▸ Problem description:
Using the data beneath this instruction, retype only the lines from the one that contains "before implementing a" down to the one that contains "would face such", both included, exactly as they appear.

(Stored dataset items)
- Opening Delimiter -
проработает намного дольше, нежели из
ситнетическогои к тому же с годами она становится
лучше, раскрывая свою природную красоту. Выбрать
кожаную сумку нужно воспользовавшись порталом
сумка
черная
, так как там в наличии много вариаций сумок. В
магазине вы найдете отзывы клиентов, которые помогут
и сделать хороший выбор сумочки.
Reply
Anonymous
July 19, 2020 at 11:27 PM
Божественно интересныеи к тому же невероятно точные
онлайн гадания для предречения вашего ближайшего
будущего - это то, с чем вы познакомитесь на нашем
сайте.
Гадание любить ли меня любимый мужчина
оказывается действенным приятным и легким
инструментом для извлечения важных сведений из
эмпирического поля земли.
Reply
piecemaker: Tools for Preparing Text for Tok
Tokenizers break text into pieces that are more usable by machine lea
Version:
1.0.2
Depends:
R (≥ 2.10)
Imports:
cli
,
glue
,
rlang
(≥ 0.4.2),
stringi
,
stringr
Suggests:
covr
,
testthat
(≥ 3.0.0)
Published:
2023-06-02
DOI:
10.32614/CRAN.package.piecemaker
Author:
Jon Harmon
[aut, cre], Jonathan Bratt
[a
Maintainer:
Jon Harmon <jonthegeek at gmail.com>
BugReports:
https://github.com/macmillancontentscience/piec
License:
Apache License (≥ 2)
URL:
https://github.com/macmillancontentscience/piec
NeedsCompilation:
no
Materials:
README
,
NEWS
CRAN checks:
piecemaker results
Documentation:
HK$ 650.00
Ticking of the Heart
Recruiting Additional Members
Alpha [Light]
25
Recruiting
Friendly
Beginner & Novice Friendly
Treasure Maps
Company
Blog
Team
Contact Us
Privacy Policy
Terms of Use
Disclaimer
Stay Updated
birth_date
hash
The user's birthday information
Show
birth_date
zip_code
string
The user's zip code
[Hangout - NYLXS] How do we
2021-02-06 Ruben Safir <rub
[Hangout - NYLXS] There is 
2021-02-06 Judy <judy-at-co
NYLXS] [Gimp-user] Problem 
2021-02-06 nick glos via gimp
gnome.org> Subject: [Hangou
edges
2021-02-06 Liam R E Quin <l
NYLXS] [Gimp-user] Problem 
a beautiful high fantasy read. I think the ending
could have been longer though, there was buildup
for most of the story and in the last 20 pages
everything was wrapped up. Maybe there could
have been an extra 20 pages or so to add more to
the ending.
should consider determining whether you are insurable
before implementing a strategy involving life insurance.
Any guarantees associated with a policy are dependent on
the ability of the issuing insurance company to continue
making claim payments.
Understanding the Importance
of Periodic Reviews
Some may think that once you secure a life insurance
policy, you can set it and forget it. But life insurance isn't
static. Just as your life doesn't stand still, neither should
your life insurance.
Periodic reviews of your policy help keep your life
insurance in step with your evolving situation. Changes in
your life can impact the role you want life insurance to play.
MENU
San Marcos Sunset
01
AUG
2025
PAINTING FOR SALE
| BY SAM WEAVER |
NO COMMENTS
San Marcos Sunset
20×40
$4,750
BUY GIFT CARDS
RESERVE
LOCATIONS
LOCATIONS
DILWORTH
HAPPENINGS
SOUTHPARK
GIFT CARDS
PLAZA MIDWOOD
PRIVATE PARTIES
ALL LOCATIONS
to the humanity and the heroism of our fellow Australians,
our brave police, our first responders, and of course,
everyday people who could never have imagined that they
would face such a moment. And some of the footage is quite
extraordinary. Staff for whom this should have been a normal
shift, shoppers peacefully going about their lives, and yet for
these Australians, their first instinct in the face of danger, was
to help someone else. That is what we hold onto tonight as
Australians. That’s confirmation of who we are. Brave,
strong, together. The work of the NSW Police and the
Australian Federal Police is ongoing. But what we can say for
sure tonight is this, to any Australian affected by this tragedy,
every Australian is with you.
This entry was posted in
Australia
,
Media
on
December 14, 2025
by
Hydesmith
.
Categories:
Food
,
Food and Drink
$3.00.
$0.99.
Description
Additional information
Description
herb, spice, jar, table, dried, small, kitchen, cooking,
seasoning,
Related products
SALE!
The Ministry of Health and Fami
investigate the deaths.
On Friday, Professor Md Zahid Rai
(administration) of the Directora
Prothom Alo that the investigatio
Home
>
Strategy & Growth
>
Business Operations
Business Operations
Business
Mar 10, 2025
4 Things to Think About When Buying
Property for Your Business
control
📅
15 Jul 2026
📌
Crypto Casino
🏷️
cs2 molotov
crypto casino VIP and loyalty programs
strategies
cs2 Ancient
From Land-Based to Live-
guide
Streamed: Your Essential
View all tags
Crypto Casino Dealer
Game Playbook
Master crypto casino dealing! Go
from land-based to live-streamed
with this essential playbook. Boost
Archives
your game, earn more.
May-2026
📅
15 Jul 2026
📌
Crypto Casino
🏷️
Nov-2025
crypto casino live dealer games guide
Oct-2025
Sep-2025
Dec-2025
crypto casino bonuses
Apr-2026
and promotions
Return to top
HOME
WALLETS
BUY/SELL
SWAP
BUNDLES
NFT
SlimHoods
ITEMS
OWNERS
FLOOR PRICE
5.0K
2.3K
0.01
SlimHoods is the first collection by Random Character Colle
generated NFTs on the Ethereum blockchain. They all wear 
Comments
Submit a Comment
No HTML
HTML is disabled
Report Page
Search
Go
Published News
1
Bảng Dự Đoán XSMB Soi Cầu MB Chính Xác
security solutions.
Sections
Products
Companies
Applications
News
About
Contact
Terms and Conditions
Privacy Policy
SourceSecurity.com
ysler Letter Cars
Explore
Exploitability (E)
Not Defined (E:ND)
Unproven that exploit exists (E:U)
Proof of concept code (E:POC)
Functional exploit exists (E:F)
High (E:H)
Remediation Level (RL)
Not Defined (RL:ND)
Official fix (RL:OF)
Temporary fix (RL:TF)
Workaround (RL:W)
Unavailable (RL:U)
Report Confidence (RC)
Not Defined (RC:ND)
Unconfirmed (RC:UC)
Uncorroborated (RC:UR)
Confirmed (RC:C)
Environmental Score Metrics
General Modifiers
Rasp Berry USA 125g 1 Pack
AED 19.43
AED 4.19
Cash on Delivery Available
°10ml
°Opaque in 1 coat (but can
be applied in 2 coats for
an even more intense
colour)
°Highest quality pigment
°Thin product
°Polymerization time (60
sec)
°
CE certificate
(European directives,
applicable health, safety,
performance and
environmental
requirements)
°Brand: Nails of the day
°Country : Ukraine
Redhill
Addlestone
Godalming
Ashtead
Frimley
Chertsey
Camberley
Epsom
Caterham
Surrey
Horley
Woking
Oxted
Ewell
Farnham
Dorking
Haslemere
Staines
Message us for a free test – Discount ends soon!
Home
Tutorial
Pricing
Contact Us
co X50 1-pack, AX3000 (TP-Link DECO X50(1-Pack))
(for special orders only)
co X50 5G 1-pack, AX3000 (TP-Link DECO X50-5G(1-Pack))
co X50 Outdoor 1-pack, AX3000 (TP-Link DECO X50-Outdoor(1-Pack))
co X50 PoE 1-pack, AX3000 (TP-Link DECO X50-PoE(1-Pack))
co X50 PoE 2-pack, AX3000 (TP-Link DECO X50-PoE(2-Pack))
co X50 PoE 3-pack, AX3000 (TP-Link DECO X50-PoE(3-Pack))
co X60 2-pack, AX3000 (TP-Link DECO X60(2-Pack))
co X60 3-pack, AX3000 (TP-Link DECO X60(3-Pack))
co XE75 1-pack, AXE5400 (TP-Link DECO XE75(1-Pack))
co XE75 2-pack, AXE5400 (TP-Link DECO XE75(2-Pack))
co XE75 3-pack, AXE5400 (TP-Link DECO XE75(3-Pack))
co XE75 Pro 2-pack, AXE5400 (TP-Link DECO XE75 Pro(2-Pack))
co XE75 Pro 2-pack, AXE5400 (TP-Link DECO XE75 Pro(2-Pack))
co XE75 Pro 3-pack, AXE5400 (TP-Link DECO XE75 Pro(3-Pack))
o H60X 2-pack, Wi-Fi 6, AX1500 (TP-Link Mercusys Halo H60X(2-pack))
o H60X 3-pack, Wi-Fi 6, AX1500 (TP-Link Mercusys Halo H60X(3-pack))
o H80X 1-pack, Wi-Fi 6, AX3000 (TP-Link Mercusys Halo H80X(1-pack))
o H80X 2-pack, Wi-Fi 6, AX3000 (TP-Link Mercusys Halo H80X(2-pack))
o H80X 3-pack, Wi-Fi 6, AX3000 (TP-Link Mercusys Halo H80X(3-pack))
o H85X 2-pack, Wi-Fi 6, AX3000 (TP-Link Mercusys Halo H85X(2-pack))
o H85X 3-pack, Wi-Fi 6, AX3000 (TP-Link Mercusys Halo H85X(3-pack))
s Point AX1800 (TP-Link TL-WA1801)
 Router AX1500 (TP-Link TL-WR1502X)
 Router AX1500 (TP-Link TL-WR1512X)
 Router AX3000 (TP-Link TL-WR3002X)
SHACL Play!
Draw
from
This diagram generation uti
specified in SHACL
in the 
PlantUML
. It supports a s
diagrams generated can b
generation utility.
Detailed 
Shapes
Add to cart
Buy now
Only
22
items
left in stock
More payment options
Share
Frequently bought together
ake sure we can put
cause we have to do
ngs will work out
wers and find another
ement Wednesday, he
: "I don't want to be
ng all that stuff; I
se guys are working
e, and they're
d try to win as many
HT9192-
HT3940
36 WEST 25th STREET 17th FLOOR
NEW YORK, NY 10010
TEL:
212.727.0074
- Closing Delimiter -
▸ Output for this task:
before implementing a strategy involving life insurance.
Any guarantees associated with a policy are dependent on
the ability of the issuing insurance company to continue
making claim payments.
Understanding the Importance
of Periodic Reviews
Some may think that once you secure a life insurance
policy, you can set it and forget it. But life insurance isn't
static. Just as your life doesn't stand still, neither should
your life insurance.
Periodic reviews of your policy help keep your life
insurance in step with your evolving situation. Changes in
your life can impact the role you want life insurance to play.
MENU
San Marcos Sunset
01
AUG
2025
PAINTING FOR SALE
| BY SAM WEAVER |
NO COMMENTS
San Marcos Sunset
20×40
$4,750
BUY GIFT CARDS
RESERVE
LOCATIONS
LOCATIONS
DILWORTH
HAPPENINGS
SOUTHPARK
GIFT CARDS
PLAZA MIDWOOD
PRIVATE PARTIES
ALL LOCATIONS
to the humanity and the heroism of our fellow Australians,
our brave police, our first responders, and of course,
everyday people who could never have imagined that they
would face such a moment. And some of the footage is quite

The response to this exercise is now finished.